Charles Explorer logo
🇬🇧

Stanislav Budín - Communist outlawed by the party

Publication at Faculty of Social Sciences |
2015

Abstract

Stanislav Budín represented a type of journalist who was always influenced by ideology, both in his work and in his life. We can find the origins of this attitude in his childhood in the Russian part of Galicia.

As a Jew he faced many restrictions (being barred from studying, for instance). He left his family in 1921 and after some time settled down in Czechoslovakia, where he started to work for the Communist Party political newspaper in 1934.

In the second half of the 1920s and during the 1930s the party was divided into a number of groups with different outlooks. The party paper could not ignore the disputes that stemmed from this unpleasant situation.

Budín became a member of the Communist Party, quickly became involved in its organization and in 1934 became editor-in-chief of the communist paper Rudé právo. The book mainly explores Budín's efforts to organize cooperation between communist and socialist parties in the struggle against Nazism.
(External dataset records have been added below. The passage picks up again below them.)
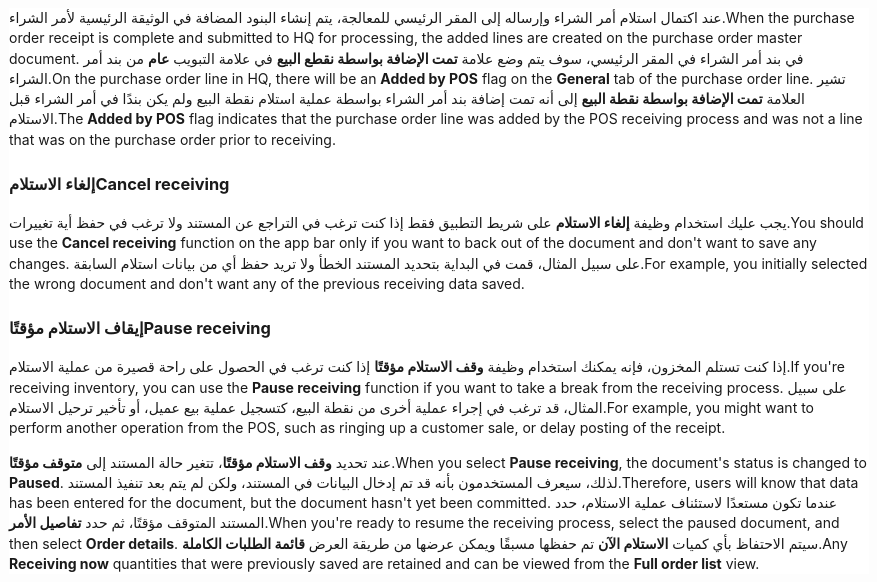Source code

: <span data-ttu-id="e25b8-249">عند اكتمال استلام أمر الشراء وإرساله إلى المقر الرئيسي للمعالجة، يتم إنشاء البنود المضافة في الوثيقة الرئيسية لأمر الشراء.</span><span class="sxs-lookup"><span data-stu-id="e25b8-249">When the purchase order receipt is complete and submitted to HQ for processing, the added lines are created on the purchase order master document.</span></span> <span data-ttu-id="e25b8-250">في بند أمر الشراء في المقر الرئيسي، سوف يتم وضع علامة **تمت الإضافة بواسطة نقطع البيع** في علامة التبويب **عام** من بند أمر الشراء.</span><span class="sxs-lookup"><span data-stu-id="e25b8-250">On the purchase order line in HQ, there will be an **Added by POS** flag on the **General** tab of the purchase order line.</span></span> <span data-ttu-id="e25b8-251">تشير العلامة **تمت الإضافة بواسطة نقطة البيع** إلى أنه تمت إضافة بند أمر الشراء بواسطة عملية استلام نقطة البيع ولم يكن بندًا في أمر الشراء قبل الاستلام.</span><span class="sxs-lookup"><span data-stu-id="e25b8-251">The **Added by POS** flag indicates that the purchase order line was added by the POS receiving process and was not a line that was on the purchase order prior to receiving.</span></span>

### <a name="cancel-receiving"></a><span data-ttu-id="e25b8-252">إلغاء الاستلام</span><span class="sxs-lookup"><span data-stu-id="e25b8-252">Cancel receiving</span></span>

<span data-ttu-id="e25b8-253">يجب عليك استخدام وظيفة **إلغاء الاستلام‬** على شريط التطبيق فقط إذا كنت ترغب في التراجع عن المستند ولا ترغب في حفظ أية تغييرات.</span><span class="sxs-lookup"><span data-stu-id="e25b8-253">You should use the **Cancel receiving** function on the app bar only if you want to back out of the document and don't want to save any changes.</span></span> <span data-ttu-id="e25b8-254">على سبيل المثال، قمت في البداية بتحديد المستند الخطأ ولا تريد حفظ أي من بيانات استلام السابقة.</span><span class="sxs-lookup"><span data-stu-id="e25b8-254">For example, you initially selected the wrong document and don't want any of the previous receiving data saved.</span></span>

### <a name="pause-receiving"></a><span data-ttu-id="e25b8-255">إيقاف الاستلام مؤقتًا</span><span class="sxs-lookup"><span data-stu-id="e25b8-255">Pause receiving</span></span>

<span data-ttu-id="e25b8-256">إذا كنت تستلم المخزون، فإنه يمكنك استخدام وظيفة **وقف الاستلام مؤقتًا** إذا كنت ترغب في الحصول على راحة قصيرة من عملية الاستلام.</span><span class="sxs-lookup"><span data-stu-id="e25b8-256">If you're receiving inventory, you can use the **Pause receiving** function if you want to take a break from the receiving process.</span></span> <span data-ttu-id="e25b8-257">على سبيل المثال، قد ترغب في إجراء عملية أخرى من نقطة البيع، كتسجيل عملية بيع عميل، أو تأخير ترحيل الاستلام.</span><span class="sxs-lookup"><span data-stu-id="e25b8-257">For example, you might want to perform another operation from the POS, such as ringing up a customer sale, or delay posting of the receipt.</span></span>

<span data-ttu-id="e25b8-258">عند تحديد **وقف الاستلام مؤقتًا**، تتغير حالة المستند إلى **متوقف مؤقتًا**.</span><span class="sxs-lookup"><span data-stu-id="e25b8-258">When you select **Pause receiving**, the document's status is changed to **Paused**.</span></span> <span data-ttu-id="e25b8-259">لذلك، سيعرف المستخدمون بأنه قد تم إدخال البيانات في المستند، ولكن لم يتم بعد تنفيذ المستند.</span><span class="sxs-lookup"><span data-stu-id="e25b8-259">Therefore, users will know that data has been entered for the document, but the document hasn't yet been committed.</span></span> <span data-ttu-id="e25b8-260">عندما تكون مستعدًا لاستئناف عملية الاستلام، حدد المستند المتوقف مؤقتًا، ثم حدد **تفاصيل الأمر**.</span><span class="sxs-lookup"><span data-stu-id="e25b8-260">When you're ready to resume the receiving process, select the paused document, and then select **Order details**.</span></span> <span data-ttu-id="e25b8-261">سيتم الاحتفاظ بأي كميات **الاستلام الآن** تم حفظها مسبقًا ويمكن عرضها من طريقة العرض **قائمة الطلبات الكاملة**.</span><span class="sxs-lookup"><span data-stu-id="e25b8-261">Any **Receiving now** quantities that were previously saved are retained and can be viewed from the **Full order list** view.</span></span>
The leaders of the Communist International in Moscow mostly refused to cooperate with socialist parties in the fight against Hitler in 1935; this led to Budín being thrown out of the Communist Party over his views. Later he tried to return but was repeatedly rebuffed.

During WWII Budín lived in the USA. He supported Beneš's wing of the foreign anti-Nazi revolt (President Beneš directed Czechoslovakia to ally with the USSR).

After his return to Czechoslovakia he was a supporter of the Communist Party and in 1950 was given a position in the clippings archive. In 1966 Budín started to work at the journal Reportér, which he headed for a year and a half from 1968.

In 1969 he retired and wrote his memoirs. In December 1976 he signed the Charter 77 protest document.

This thesis is based on the hypothesis that Stanislav Budín is a prototype of the ideological journalist. His work at Rudé právo in the 1930s, at New Yorské Listy and on radio after 1945, as well as his articles in Kulturní politika and Reportér, belong to the political press category.

He predominantly supported the ideas of one political movement or party and tried to influence public opinion.